New products, new plants, and revamp of IT infrastructure
The company plans to launch new products like machining products, U-Bolts, hanger shackles, and spring pins at their subsidiary facilities in Pant Nagar and Indore. The Pant Nagar unit is expected to start commercial production in the latter half of FY22. The Indore project delayed due to Covid-19 is expected to start commercial production by FY23.
Jamna Auto, in the past year, worked on improving its IT (information technology) infrastructure. Ramco Systems is the chosen IT partner and completed the implementation of ERP (enterprise resource planning) software in the Yamuna Nagar plant and the same is in progress at the Chennai plant. The company targets to complete ERP implementation across all eight plants by FY24. This will lead to better efficiency in production and logistics. Apart from ERP, digital channels are created for distributors and retailers for better reach and improved inventory management.
Prudent fiscal management helps tide over challenging times
One metric where Jamna Auto scores high is in ROCE (return on capital employed). ROCE is one of the several profitability ratios used to evaluate a company's performance. It is designed to show how efficiently a company makes use of its available capital by looking at the net profit generated in relation to every rupee of capital utilized by the company.

While companies in the auto ancillary industry cannot be compared at par due to the complexity of products and type of vehicle where they find application, ROCE is one financial ratio that can determine which companies in this space are utilising capital more efficiently.
Jamna Auto has historically had a high ROCE of more than 40%, which fell below this level in FY20 and FY21. For the three-year period, Jamna Auto generated the highest ROCE, except in FY20 where only Endurance Technologies and Sundram Fasteners generated higher ROCE than Jamna Auto.
Scrappage policy, reopening of schools will boost Jamna Auto products
The vehicle scrappage policy announced by the government in August 2021 is set to be one of the triggers for Jamna Auto. According to the policy, new commercial vehicle registrations will be valid only for ten years. Post this period, the vehicles will have to go through a mandatory fitness test. For vehicles that outlive their utility, the scrappage policy offers a rebate on new vehicles purchased in place of old one and there are tax concessions proposed for new vehicles. This will set in place a shorter replacement cycle.
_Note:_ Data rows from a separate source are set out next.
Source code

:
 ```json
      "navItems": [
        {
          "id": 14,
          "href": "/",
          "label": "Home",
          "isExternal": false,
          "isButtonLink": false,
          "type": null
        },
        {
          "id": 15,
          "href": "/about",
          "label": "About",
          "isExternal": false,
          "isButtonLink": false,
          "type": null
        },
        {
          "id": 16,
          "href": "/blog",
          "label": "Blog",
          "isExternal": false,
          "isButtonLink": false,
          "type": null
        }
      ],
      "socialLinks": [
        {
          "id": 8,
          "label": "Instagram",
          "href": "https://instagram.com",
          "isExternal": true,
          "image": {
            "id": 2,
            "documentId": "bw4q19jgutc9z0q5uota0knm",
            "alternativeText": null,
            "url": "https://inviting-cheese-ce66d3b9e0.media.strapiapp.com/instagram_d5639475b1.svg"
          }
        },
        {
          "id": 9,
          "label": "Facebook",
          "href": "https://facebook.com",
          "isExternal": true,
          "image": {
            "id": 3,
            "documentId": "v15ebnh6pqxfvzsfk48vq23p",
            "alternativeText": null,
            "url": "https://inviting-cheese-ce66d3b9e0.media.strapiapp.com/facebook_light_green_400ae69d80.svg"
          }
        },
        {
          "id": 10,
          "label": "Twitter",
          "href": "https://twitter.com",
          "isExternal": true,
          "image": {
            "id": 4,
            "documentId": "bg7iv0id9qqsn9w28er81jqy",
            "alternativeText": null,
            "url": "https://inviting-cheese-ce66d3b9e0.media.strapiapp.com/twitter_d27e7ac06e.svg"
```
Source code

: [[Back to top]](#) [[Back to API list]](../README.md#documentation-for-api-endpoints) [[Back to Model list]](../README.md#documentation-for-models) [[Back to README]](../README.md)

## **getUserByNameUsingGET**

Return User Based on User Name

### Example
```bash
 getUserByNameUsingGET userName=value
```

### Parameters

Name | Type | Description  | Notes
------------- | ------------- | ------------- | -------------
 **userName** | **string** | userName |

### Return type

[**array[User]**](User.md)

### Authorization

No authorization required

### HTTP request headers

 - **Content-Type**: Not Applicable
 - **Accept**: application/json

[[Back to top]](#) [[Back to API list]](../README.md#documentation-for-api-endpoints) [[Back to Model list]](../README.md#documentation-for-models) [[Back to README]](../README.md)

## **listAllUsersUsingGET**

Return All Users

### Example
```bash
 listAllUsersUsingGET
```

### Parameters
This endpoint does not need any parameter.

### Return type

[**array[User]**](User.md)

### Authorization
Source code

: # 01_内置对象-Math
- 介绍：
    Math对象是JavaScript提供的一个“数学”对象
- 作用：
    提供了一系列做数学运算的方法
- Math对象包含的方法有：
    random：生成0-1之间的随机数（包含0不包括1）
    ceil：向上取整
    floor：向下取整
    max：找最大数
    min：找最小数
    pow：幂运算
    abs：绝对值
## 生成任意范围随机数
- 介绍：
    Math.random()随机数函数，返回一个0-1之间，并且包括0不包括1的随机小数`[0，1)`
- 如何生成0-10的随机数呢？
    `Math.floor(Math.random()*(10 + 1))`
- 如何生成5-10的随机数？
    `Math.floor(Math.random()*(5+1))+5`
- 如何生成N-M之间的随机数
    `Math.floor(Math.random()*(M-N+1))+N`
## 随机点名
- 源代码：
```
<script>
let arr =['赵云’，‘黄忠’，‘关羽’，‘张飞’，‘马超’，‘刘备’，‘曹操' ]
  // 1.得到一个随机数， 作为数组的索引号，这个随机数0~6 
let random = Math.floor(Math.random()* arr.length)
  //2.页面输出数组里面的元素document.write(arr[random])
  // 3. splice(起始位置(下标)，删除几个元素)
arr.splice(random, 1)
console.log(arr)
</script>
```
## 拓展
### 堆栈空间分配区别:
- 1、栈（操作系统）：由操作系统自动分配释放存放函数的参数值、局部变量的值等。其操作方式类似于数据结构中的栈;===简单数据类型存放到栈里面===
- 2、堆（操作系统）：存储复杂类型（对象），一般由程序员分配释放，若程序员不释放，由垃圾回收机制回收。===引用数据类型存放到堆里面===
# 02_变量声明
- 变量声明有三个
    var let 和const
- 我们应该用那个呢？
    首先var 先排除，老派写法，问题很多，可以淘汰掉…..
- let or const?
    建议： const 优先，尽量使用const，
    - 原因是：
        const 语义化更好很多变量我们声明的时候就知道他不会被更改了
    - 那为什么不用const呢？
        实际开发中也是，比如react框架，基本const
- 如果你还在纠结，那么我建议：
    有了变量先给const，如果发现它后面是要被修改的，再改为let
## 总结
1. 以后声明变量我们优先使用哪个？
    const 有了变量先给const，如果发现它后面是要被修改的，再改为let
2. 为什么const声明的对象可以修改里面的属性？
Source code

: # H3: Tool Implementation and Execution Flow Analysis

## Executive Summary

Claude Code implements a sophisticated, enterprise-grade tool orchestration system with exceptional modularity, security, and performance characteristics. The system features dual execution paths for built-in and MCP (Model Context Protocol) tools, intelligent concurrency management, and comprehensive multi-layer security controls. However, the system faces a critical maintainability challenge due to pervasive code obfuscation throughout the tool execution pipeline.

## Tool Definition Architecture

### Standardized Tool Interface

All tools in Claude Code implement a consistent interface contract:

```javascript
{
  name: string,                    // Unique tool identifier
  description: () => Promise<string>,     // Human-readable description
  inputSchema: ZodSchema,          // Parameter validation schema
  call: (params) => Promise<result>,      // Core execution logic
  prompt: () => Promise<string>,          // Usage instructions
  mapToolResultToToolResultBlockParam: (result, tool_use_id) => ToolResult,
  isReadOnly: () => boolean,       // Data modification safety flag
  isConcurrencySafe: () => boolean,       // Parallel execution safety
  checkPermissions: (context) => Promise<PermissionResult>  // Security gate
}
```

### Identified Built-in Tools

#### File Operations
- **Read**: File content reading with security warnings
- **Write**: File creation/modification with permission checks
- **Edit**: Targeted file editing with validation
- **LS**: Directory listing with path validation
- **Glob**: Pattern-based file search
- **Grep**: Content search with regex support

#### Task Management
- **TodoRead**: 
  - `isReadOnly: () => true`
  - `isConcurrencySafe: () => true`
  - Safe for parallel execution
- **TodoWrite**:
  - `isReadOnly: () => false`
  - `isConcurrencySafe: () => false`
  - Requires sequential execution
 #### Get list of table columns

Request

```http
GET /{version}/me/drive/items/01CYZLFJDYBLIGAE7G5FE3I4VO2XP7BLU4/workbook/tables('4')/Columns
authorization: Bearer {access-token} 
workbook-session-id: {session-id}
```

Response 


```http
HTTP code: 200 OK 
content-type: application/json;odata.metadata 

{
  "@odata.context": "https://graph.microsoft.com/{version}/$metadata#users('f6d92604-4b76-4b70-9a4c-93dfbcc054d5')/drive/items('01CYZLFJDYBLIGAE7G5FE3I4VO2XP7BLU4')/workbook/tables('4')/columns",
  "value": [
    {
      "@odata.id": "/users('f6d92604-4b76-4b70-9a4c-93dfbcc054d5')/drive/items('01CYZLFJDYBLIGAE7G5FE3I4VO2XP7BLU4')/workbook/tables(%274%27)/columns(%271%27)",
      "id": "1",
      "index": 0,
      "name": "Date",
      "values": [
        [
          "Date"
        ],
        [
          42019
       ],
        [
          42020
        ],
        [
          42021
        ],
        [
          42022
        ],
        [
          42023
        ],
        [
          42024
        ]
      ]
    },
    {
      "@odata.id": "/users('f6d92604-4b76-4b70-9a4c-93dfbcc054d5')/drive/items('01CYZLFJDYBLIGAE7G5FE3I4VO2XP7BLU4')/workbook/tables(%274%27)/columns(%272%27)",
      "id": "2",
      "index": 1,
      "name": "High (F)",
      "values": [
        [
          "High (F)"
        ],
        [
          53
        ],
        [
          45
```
Another push for commercial vehicles is coming from the e-commerce industry. The pandemic has given a big fillip to e-commerce. Commercial vehicles are in demand for last-mile connectivity in e-commerce operations. This trend is expected to continue due to the convenience of e-commerce and home delivery, which people are more comfortable with post-pandemic.
One area where Jamna Auto products will find demand in new as well as replacement markets is buses. Since March 2020, most schools are closed and even corporate transport is a fraction of what it was prior to the pandemic, the buses are idle. With the return to normalcy expected in the next few quarters, there would be a surge in demand for new buses as well as repair and replacement of parts of these idle buses.
Jamna Auto Industries has a roadmap laid out called ‘Lakshya 50XT’ with the objective of meeting targets for the next five years. This plan targets growth and product diversification. Key targets include generating 50% revenue from new markets including 10% from exports, 50% revenue from new products, ROCE of 50%, and a dividend payout of 50%. Investors can use this benchmark to keep a track of the company's progress.
Jamna Auto has responded to challenges in the past two years and is showing signs of getting back on track in tandem with the revival in the commercial vehicles industry. With an ambitious roadmap in place, FY22 might just see the company spring back into action.